Figure4 <- ggplot(F_Understanding_Society,
       aes(IMD_z_score, Income_z_score)) + geom_point(alpha = 0.05, size = 0.7) + geom_abline(slope = 1, intercept = 0, colour = "red", linewidth = 1) + geom_abline(slope = 1, intercept = 1, linetype = "dashed") + geom_abline(slope = 1, intercept = -1, linetype = "dashed") + geom_abline(slope = 1, intercept = -2, linetype = "dotted") + geom_abline(slope = 1, intercept = 2, linetype = "dotted") + theme_minimal() + labs( x = "IMD z-score", y = "Income z-score")

Figure4

Figure 4. Alignment between individual income and neighbourhood socioeconomic context. Red line indicates income z-score = IMD z-score. Dashed line indicates a difference of ±1 standard deviation between income z-score and IMD z-score. Dotted line indicates a difference of ±2 standard deviation between income z-score and IMD z-score.

Model

Table 2 presents results from the multilevel linear regression models predicting GHQ-12 scores. In the main effects model, higher income was associated with lower depressive symptom scores (β = −0.037, SE = 0.007, t = −5.266, p < 0.001), while neighbourhood socioeconomic context was positively associated with depressive symptoms score (β = 0.002, SE = 0.0004, t = 4.834, p < 0.001). Our interaction model showed no statistically significant interaction between income and neighbourhood socioeconomic context (β = 9.65 × 10⁻⁶, SE = 0.00049, t = 0.020, p = 0.984).
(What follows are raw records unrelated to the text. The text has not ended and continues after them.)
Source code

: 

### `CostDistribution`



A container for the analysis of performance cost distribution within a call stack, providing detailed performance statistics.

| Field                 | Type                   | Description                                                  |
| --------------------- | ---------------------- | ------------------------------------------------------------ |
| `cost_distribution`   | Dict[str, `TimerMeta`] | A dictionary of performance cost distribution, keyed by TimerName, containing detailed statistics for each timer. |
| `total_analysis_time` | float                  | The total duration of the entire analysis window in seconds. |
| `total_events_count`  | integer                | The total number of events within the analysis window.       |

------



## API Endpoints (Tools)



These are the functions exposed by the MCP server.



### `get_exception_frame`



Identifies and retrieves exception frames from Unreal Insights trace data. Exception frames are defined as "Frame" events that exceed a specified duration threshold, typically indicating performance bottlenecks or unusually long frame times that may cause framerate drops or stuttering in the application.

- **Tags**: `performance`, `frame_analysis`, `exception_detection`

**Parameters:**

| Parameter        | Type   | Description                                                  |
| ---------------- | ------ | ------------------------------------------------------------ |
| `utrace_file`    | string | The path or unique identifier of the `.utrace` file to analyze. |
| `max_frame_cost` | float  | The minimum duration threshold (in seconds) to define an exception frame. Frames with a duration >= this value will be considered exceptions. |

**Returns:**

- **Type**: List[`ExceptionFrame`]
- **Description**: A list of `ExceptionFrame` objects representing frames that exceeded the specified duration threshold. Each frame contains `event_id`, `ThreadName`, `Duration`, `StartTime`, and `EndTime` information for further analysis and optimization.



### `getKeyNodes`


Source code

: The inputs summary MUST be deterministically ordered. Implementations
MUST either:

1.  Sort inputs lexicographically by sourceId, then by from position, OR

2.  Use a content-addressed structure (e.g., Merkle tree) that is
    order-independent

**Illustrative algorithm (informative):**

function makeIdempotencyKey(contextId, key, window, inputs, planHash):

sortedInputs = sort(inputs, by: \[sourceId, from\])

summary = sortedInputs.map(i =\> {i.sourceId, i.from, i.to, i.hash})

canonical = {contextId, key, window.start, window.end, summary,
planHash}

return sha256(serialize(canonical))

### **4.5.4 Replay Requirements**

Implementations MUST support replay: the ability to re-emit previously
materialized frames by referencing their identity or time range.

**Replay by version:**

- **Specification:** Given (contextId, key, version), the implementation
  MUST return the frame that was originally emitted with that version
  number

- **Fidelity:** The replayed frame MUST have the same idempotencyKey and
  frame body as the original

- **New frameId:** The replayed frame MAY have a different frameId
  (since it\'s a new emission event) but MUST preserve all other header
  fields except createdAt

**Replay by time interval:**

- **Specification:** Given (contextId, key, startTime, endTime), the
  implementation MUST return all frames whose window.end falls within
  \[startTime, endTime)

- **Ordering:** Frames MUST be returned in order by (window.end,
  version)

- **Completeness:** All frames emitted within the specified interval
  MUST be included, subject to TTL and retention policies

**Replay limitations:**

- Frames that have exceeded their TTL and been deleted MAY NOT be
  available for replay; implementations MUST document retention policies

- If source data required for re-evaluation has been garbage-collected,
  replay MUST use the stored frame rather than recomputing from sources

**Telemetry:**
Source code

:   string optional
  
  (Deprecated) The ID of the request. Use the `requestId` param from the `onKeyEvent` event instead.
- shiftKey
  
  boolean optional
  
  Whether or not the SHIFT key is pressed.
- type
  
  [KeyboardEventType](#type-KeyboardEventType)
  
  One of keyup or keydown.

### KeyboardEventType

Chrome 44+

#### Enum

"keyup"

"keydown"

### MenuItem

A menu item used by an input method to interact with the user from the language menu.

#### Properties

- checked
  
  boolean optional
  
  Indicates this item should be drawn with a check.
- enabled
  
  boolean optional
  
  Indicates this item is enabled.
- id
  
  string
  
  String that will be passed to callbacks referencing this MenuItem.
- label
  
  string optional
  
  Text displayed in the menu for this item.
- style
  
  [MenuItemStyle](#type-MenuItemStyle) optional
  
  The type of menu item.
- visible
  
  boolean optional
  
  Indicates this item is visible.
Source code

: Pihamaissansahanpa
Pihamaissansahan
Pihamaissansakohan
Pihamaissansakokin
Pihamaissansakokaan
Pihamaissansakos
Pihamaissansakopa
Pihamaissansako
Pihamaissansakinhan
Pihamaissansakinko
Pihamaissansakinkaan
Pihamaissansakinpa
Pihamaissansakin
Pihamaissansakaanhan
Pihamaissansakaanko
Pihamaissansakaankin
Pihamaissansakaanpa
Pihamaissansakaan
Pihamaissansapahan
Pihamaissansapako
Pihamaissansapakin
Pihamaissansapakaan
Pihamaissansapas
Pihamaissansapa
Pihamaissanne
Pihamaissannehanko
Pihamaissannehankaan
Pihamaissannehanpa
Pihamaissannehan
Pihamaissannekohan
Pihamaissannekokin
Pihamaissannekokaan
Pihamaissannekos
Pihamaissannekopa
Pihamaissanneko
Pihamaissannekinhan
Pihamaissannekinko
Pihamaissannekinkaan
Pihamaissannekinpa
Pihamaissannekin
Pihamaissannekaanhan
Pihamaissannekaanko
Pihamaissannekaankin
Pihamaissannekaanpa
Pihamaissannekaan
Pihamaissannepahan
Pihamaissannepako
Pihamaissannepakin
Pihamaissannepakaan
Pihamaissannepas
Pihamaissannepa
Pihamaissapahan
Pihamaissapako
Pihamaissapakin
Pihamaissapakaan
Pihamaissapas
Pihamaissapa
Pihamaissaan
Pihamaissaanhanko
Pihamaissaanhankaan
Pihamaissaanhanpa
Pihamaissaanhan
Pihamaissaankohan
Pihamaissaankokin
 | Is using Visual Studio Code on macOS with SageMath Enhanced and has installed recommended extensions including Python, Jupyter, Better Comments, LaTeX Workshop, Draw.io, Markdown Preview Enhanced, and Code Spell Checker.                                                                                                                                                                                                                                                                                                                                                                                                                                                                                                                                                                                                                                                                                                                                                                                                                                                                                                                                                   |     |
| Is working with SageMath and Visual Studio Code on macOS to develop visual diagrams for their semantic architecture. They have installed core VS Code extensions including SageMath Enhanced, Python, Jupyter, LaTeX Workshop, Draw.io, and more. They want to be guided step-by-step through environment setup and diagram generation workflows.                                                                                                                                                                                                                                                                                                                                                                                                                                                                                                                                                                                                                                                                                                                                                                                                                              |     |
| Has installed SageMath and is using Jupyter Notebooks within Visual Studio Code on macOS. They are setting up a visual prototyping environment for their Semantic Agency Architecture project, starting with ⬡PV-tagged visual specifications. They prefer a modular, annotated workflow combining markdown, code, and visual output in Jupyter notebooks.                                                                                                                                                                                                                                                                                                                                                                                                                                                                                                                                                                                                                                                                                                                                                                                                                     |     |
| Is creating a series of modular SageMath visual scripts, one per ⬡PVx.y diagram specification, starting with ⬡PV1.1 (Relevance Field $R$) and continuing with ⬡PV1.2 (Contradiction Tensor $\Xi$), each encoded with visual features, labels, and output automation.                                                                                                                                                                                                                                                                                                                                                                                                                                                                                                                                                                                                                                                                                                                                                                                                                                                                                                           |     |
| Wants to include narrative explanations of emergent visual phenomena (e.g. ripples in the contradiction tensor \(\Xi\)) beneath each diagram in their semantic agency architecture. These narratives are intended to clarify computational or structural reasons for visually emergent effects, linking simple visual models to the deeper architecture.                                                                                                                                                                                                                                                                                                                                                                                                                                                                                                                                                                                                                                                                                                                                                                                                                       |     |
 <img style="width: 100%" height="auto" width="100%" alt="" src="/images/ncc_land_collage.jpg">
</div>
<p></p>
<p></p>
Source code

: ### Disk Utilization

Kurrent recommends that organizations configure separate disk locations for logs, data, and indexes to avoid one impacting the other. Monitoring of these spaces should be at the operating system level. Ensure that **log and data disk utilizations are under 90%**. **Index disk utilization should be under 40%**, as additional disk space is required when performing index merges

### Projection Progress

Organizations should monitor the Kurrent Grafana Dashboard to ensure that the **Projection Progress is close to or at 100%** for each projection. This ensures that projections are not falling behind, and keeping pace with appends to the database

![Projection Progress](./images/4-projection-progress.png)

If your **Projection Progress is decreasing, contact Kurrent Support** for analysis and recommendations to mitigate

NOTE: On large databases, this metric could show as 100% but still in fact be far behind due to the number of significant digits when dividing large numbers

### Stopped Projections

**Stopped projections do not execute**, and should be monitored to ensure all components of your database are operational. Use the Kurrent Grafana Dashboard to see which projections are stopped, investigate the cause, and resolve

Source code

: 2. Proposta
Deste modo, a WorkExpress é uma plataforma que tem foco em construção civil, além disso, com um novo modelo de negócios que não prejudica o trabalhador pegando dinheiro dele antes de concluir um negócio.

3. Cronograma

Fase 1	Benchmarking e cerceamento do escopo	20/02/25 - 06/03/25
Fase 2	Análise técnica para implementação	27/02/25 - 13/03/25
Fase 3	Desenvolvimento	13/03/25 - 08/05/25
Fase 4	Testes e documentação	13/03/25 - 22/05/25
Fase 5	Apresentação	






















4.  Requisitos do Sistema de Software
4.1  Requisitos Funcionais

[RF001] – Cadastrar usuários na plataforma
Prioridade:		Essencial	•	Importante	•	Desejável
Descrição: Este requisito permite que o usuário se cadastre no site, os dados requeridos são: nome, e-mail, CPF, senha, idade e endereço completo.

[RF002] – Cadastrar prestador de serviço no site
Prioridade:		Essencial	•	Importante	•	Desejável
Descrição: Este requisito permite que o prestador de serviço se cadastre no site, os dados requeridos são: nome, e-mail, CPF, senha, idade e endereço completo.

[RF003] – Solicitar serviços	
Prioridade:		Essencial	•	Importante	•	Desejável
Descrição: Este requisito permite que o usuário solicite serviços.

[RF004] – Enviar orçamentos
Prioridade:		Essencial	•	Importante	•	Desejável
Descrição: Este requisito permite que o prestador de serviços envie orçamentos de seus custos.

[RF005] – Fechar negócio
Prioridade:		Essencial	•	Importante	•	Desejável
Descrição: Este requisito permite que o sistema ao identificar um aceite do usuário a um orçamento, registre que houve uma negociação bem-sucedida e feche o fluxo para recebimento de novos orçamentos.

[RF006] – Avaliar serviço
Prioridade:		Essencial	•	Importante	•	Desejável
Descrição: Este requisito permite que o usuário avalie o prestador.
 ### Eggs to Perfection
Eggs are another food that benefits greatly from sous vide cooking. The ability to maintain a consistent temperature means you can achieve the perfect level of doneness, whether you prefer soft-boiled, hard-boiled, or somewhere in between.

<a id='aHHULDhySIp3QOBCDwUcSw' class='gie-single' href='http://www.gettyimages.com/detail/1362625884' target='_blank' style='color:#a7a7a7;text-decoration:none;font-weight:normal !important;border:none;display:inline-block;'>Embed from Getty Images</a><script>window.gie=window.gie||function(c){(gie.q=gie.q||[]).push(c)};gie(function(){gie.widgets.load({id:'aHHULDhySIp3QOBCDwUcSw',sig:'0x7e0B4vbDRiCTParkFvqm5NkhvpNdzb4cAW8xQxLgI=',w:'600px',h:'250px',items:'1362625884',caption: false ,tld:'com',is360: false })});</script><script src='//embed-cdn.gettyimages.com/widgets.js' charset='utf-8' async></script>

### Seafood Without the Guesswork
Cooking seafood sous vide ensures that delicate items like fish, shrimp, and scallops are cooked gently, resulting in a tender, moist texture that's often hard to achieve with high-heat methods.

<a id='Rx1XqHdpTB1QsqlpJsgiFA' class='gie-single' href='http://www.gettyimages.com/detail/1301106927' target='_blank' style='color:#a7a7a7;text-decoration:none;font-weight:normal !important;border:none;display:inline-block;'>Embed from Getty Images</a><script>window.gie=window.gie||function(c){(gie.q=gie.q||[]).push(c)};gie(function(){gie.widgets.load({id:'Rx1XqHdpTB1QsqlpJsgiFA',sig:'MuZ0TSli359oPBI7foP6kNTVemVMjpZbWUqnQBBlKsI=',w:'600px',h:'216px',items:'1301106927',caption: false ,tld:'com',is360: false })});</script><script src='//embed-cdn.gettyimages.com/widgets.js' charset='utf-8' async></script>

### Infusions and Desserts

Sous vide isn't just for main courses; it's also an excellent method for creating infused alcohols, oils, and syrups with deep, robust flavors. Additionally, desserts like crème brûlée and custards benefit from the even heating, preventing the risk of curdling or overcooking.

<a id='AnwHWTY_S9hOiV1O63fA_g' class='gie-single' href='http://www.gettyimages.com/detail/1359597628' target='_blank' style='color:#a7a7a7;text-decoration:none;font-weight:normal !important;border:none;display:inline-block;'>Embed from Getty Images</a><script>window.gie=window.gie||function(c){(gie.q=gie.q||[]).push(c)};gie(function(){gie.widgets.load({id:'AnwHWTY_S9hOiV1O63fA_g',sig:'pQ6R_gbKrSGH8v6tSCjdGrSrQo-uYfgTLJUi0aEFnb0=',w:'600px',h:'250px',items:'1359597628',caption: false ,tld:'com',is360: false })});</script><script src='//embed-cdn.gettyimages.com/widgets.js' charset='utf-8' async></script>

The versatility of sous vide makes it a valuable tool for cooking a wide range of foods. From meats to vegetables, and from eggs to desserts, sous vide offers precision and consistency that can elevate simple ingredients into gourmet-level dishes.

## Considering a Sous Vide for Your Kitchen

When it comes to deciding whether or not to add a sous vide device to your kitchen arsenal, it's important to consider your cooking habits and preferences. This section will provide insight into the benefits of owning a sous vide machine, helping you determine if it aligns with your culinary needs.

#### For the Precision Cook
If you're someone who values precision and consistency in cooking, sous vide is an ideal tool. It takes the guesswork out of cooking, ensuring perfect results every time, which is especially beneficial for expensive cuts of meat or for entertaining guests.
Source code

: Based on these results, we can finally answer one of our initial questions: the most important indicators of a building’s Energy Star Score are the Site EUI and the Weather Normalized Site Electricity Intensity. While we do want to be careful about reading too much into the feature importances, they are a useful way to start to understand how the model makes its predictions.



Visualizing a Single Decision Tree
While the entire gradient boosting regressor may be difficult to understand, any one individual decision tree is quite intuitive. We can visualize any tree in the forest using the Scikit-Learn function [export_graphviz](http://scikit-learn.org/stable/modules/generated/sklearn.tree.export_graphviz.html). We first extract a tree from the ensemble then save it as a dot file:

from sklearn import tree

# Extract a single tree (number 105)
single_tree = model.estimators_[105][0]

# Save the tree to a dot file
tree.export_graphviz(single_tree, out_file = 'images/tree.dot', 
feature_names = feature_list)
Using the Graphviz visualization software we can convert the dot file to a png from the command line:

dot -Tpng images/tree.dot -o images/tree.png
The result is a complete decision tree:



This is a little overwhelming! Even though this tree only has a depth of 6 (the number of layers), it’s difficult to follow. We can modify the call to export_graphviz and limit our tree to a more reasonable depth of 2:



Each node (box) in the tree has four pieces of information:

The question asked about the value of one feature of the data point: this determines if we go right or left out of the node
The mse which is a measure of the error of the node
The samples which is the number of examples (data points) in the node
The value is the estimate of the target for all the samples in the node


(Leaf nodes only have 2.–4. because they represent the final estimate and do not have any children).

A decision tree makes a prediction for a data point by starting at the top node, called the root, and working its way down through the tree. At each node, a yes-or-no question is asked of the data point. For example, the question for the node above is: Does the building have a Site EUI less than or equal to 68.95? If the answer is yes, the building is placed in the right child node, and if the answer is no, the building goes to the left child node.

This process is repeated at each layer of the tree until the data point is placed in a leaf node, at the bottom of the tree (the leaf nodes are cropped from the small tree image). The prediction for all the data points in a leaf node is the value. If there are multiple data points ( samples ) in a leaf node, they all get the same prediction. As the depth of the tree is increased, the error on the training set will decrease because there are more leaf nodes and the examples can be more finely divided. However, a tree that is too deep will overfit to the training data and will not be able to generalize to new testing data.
Characteristic	Main effects model			Interaction effect model
Characteristic	Beta	95% CI	p-value	Beta	95% CI	p-value
Log equivalised income	-0.037	-0.051, -0.023	<0.001	-0.037	-0.051, -0.023	<0.001
Neighbourhood deprivation (IMD)	0.002	0.001, 0.003	<0.001	0.002	0.001, 0.003	<0.001
Age	-0.004	-0.005, -0.003	<0.001	-0.004	-0.005, -0.003	<0.001
Sex	-0.101	-0.111, -0.091	<0.001	-0.101	-0.111, -0.091	<0.001
Log equivalised income * Neighbourhood deprivation (IMD)				0.000	-0.001, 0.001	0.984
Abbreviation: CI = Confidence Interval

References

Comotti A, Barnini T, Fattori A, Paladino ME, Riva MA, Bonzini M, Belingheri M. Rethinking students’ mental health assessment through GHQ-12: evidence from the IRT approach. BMC Psychol. 2024 May 29;12(1):308. doi: 10.1186/s40359-024-01808-4. PMID: 38812050; PMCID: PMC11134724.